The national identity espoused by the United Irishmen extended to all Irish people in Ireland, putting confessional differences aside. Even before 1798, however, alongside the radical declaration of one nation encompassing all inhabitants of the island, sectarian identities were being reasserted in Ireland. The repression after the rebellion and the passing of the 1801 Act of Union abolishing the Irish Parliament did nothing to diminish those burgeoning identities. In the 1820s and 1830s sectarianism grew ever stronger6.
Charles Gavan Duffy described the situation from the Irish Catholic side as follows: “I was a strong nationalist, but a Nationalist of the school of Roger O’Moore, who burned with desire to set up again the Celtic race and the Catholic Church”7.
Irish patriotic feeling still persisted among Protestants, immediately after the Union was established. Arthur Wellesley argued that, without the law making distinctions between Established Church members and the rest, “all will be Irishmen alike, with similar Irish feelings…whose anxious wish it is to see his country independent of Great Britain.”8. As the Union persisted, however, opposition to it faded among many protestants, though it persisted among Catholics, spearheaded by O’Connell’s Repeal Association. Among Presbyterians in Ulster, leaders such as Cooke led the reaction against eighteenth century radicalism in religion and politics.
Cultural interest in Ireland remained strong, however. In 1792, Edward Bunting was tasked with transcribing harp music at the Belfast Harp Festival: a lifetime of collecting music followed leading to the three volume The Ancient Music of Ireland, completed in 1840. Antiquarian studies grew and developed, spearheaded by George Petrie. Irish culture was still celebrated, though mainly for an English audience, in the novels of Maria Edgeworth and the songs of Thomas Moore.

Entries shown
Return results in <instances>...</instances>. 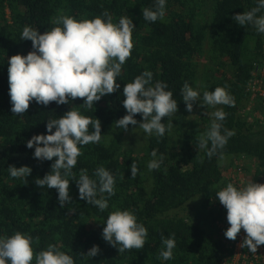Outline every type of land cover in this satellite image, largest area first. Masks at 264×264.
I'll return each instance as SVG.
<instances>
[{"label": "trees", "instance_id": "obj_1", "mask_svg": "<svg viewBox=\"0 0 264 264\" xmlns=\"http://www.w3.org/2000/svg\"><path fill=\"white\" fill-rule=\"evenodd\" d=\"M256 4L257 0H166L163 20L149 22L143 18L142 9L155 10V0H0V236H11L17 231L28 234L33 237L36 252L54 244L72 256L75 264H230L234 243L224 235L230 225L216 193L228 183L238 189L239 185L226 177L219 158L222 155L250 159L253 168H248V182L262 184L264 166V101H253L248 116L240 113L249 103L246 88L253 62L264 58V34L252 25L240 26L233 20L236 14L249 11ZM105 10L114 23L127 16L135 25L131 57L116 78L120 88L104 95L91 109L82 105L81 98L64 105L51 102L44 106L33 101L22 116L14 115L8 94V59L33 50L30 40H21L23 28L28 26L43 34L62 26L53 24L60 15L94 19L103 16ZM204 41L209 46V64L201 84V98L204 91L226 86L235 99L234 107L216 106L227 113L221 122V134L226 128L234 130L235 135L211 159L207 149L199 148L198 138L209 130L214 119L212 112L201 111L197 121L189 124L181 95L185 81L193 89L198 83L196 58ZM145 70L153 73L152 86L157 81L168 85L166 90L173 93L178 111L171 118L162 119L165 125L171 119V131L166 130L162 137L150 135L143 154H138L123 145L125 130L117 128L115 121L127 114L122 103L124 85ZM72 107L101 121L100 141L80 146L83 155L72 171L78 179L80 170L87 169L98 187L94 175L98 167L103 166L114 176L115 195L100 194L97 189V198L103 195L108 203L103 211L79 198L76 181L71 177L67 179L72 200L64 207L59 204L56 189L35 184L37 178L51 171L55 158L35 159V146L29 149L27 141L34 135H47L48 120L59 118ZM134 118L143 121L141 114ZM92 131L90 126L89 132ZM154 149L157 158L162 154L164 159L158 170L149 171L147 165ZM133 161L138 166L134 179L130 168ZM9 166H28L32 171L26 179L13 178ZM189 205L196 207L194 215H181L179 211ZM115 210L131 211L137 222L147 228L143 249L118 253L103 239L107 217ZM221 223L225 224L220 226ZM162 237L175 239L172 259L160 258V251L166 250ZM94 245L100 249L96 256L81 255ZM261 248L264 250V245ZM242 251L247 248L242 247Z\"/></svg>", "mask_w": 264, "mask_h": 264}, {"label": "clouds", "instance_id": "obj_2", "mask_svg": "<svg viewBox=\"0 0 264 264\" xmlns=\"http://www.w3.org/2000/svg\"><path fill=\"white\" fill-rule=\"evenodd\" d=\"M165 8L166 0H155V10L142 9L143 18L149 22L163 20ZM233 20L240 26L252 25L258 33L264 34V0H257L255 7L236 14ZM53 24L62 26H55L43 34L25 26L21 40H30L33 50L27 55L16 54L8 59V94L14 115L22 116L33 101L44 106L51 102L64 105L81 98L84 100L82 105L91 109L104 95L120 88L116 78L134 48L132 32L135 25L131 18L124 16L114 23L113 17L105 10L103 16L98 15L94 19L77 20L60 15L53 20ZM152 78L153 73L145 70L133 82L124 85L122 103L127 114L115 121L117 128L127 131L129 125L138 124L134 117L141 114L143 122L139 123V128L146 134L154 133L162 137L166 130L171 131V119L167 125L162 123V119L171 118L178 111L177 100L173 99L171 91L166 90V83L157 81L152 86ZM181 95L188 112H192L193 102L197 100L201 101V107L235 106V99L226 86L204 91L201 98V94L185 81ZM211 115L214 119L209 130L198 138L199 148L207 149L209 159L235 135L234 130L226 128L221 134V122L226 119V112L217 109ZM90 126L93 129L91 133ZM46 128L47 135H34L26 144L29 149L35 146L33 156L39 161L55 158L51 171L43 178H37L35 184L40 188L56 189L59 204L64 207L72 200L69 195L70 181L67 179L71 177L76 181L81 200L98 206L101 211L105 210L107 200L103 195L97 198V189L100 194L115 195L114 176L103 166L98 167L94 173L98 178V187L97 181L88 176L87 169L80 170L78 179L72 171L78 157L83 155L80 146L100 141L101 121L84 116L72 107L59 118L49 119ZM151 156L153 159L147 167L149 171L158 170L164 157L161 154L157 158L155 149ZM130 168L134 179L138 173L135 161ZM8 171L13 178L26 179L32 169L28 166H9ZM216 196L227 211L226 219L230 227L225 231V237L234 241L243 229L246 236L240 247L255 254L257 247L264 245V184L248 182L238 189L228 183ZM147 235V228L138 223L137 217L129 210L112 211L102 231L103 239L117 248L118 253L143 249ZM35 240L39 243V237ZM162 243L166 250L160 251V258L172 259L175 239L162 237ZM32 245L33 237L19 231L11 236H0V264H75L72 256L60 251L54 244L39 252ZM99 251V247L94 245L81 255L91 258Z\"/></svg>", "mask_w": 264, "mask_h": 264}, {"label": "rangeland", "instance_id": "obj_3", "mask_svg": "<svg viewBox=\"0 0 264 264\" xmlns=\"http://www.w3.org/2000/svg\"><path fill=\"white\" fill-rule=\"evenodd\" d=\"M208 49H209L208 43L207 41H204L202 45V50L199 56L196 58L199 77H198V83L196 84V87L194 88V90H197L200 94H201L202 81L204 80L205 74L208 71L207 69V66L209 64V50ZM200 104H201L200 100L194 101L192 112H188L185 109L186 114L188 115V118H189V124H193L195 121H197L198 115L201 111H205V114H207L209 112H214L217 110V107L216 108L201 107ZM249 110L250 109H248V107L245 106L241 109L240 113L246 116L247 115L246 113ZM141 122L143 121H138V124L135 126L130 125L127 131H124L123 136H122L123 145L125 147L132 149L134 152L138 154H143L145 150V146L147 144V139L150 136L146 134L143 131V129L139 128V123ZM239 161L242 163V165H245L244 167H242L243 176H241V178H236L237 174H234L236 178L234 183L235 185L238 184L240 188L244 185V182L246 180L248 181L250 179L251 170H248V168H253V162L244 156L243 157L223 156V159L219 158V163L222 165L224 173L226 174V177H228L229 174H233L235 163ZM195 208L196 207L189 205L183 211H179V213H181V215L193 216L194 212L196 211ZM222 224H225V223H221L220 226H222ZM245 236H246V233L242 229L241 232L238 234L236 240L234 241L230 240V241H233L234 243V255H233V258L230 264H264V250H262L261 245L257 247V252L255 254H252L248 249L245 252L242 251V247H240V245L242 244V239L245 238Z\"/></svg>", "mask_w": 264, "mask_h": 264}, {"label": "built area", "instance_id": "obj_4", "mask_svg": "<svg viewBox=\"0 0 264 264\" xmlns=\"http://www.w3.org/2000/svg\"><path fill=\"white\" fill-rule=\"evenodd\" d=\"M246 90L249 92V103L247 104L248 109L251 108V104L253 101H264V58H262L260 61L253 62V71ZM242 167H244V165H242L240 161L235 163L233 174H229L228 176L229 178H231L233 183L235 182L236 178H241V176H243ZM234 174H237L236 178ZM260 180L262 184H264V166H262L261 168ZM248 181L246 180L244 183H247Z\"/></svg>", "mask_w": 264, "mask_h": 264}]
</instances>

Aim of the task
Please extend the passage on Irish national identity after 1798, picking up after its last sentence. The rows are separate material and have no connection to the passage on Irish national identity.

Reply
Our Hearts shall yet Burn
On 26th June 1840 Thomas Davis gave a presidential address to the Trinity College Historical Society on the lack of knowledge of Irish history, language and literature within the university. He argued that lack of knowledge of Irish history damaged the nation, since all in a nation should be aware of their heroes and martyrs. “The history of a nation is the birthright of her sons.”9
Davis was supported in his views by others in the Historical Society, both Protestants and middle-class Catholics who had been able to attend Trinity since 1793. His speeches were made when O’Connell’s Repeal movement was actively attempting to undo the 1801 Act of Union. Unlike O’Connell, however, Davis’ circle were critical of Benthanite (utilitarian thinking), and concerned about the loss of customs and traditions involved as capitalism was introduced to Ireland, which they viewed as Anglicisation10
They were also critical of the national schools which, while increasing literacy (which the group applauded), also taught no Irish history. This was a deliberate exclusion: the old hedge schools had been accused of stoking old grievances through the history they taught. While part of the Repeal movement, Davis was sceptical that the political process could achieve much. The group aimed to educate both children and adults in a romantic history that would be dramatic and inspirational11.
This group, later nicknamed “Young Ireland”, “can be seen as a classic example of Benedict Anderson’s theory of nineteenth-century nationalism’s use of print capitalism to create a mass solidarity that formed the basis of a new nationally based ‘imagined community’.”12 The Library of Ireland produced a series of affordable works intended to provide a national literature in poetry, history and fiction. The unifying theme was the struggle against foreign domination, including among the pantheon of Irish heroes the rebels of 1798, from whose memory they cleared away sectarianism and republicanism. The mass solidarity Davis was seeking to built was similar in scope to theirs. As Gavan Duffy wrote, “It was Davis that induced me to aim […] to bring all Irishmen, of whatever stock into the confederacy to make Ireland a nation.”13.
While Young Ireland had no direct links with European nationalists, the work they were doing paralleled similar efforts across the continent, particularly in eastern and central Europe, who also emphasised the uniqueness of their nations and of their resistance to absorption by large neighbours. The philosopher Herder was an important influence. “It is critically important to Herder than so much of what we think, feel, and believe is a product of the history of the cultural traditions into which we are born”14. Davis’ focus on the loss that a lack of Irish history is to Irish people draws directly on Herder’s thought.
Another influence was Thomas Carlyle. He had no sympathy for Ireland’s struggle for independence, but Duffy and Mitchel both found his condemnation of modernity and celebration of the past inspirational. His themes of heroic destiny and blood sacrifice affected them profoundly 15.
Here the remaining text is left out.